Et puis le temps a passé. Et Trudeau veut manifestement nous enfoncer dans la gorge un projet de loi si mal ficelé qu’il sera récupéré par notre gouvernement ultra-étatiste pour centraliser la production et la vente dans les mains de l’État.

Ouf! Ta « puff » m’étouffe!

Bordel!!! Les libéraux veulent créer une nouvelle société d’État pour vendre le pot, en évitant soigneusement de « joindre » cette activité à la SAQ. Pour éviter que les gens ne combinent la consommation de boisson et de cannabis.

Youhou!!! En ce moment, nos petits « poteux » de fin de semaine achètent leur bière au dépanneur et leur herbe chez le « pusher ». Ça les empêche de mélanger? Si ça marchait, on le saurait…

Combattre le « splif »…

Si la répression de cette industrie coûte une fortune, on sait que ce produit est une belle cochonnerie pour la santé.
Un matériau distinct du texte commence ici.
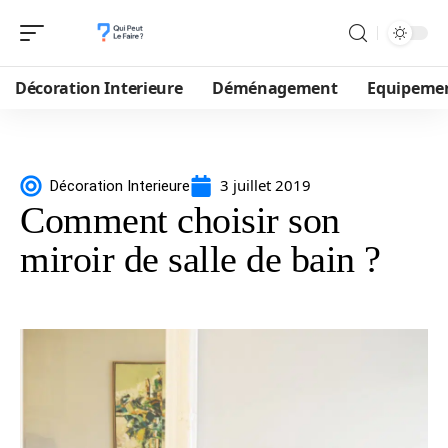
Décoration Interieure
Déménagement
Equipeme
3 juillet 2019
Décoration Interieure
Comment choisir son
miroir de salle de bain ?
Si c’est vendu par une société d’État, combien de temps avant que les « planeux » au THC n’intentent un recours collectif aux frais des contribuables que nous sommes?

Quand la solution proposée à trop d’État est… encore plus d’État!

L’idée de légaliser la douce drogue est de récupérer l’argent des taxes. Pas d’ouvrir une brèche pour un recours légal, ni de créer un autre monstre étatique de jobs ultra-syndiquées et de gestionnaires qui reçoivent des bonis de performance sans avoir performé et sans la moindre concurrence!!!

On sait déjà que le PLC va au « bat » pour ses amis millionnaires du « splif ». Mais tout indique que le PLQ veut également saupoudrer ses ti-n’amis. Un retour d’ascenseur planant, quoi!

Bref, j’étais pour la légalisation, mais je suis désormais contre. Et si on se contentait de décriminaliser?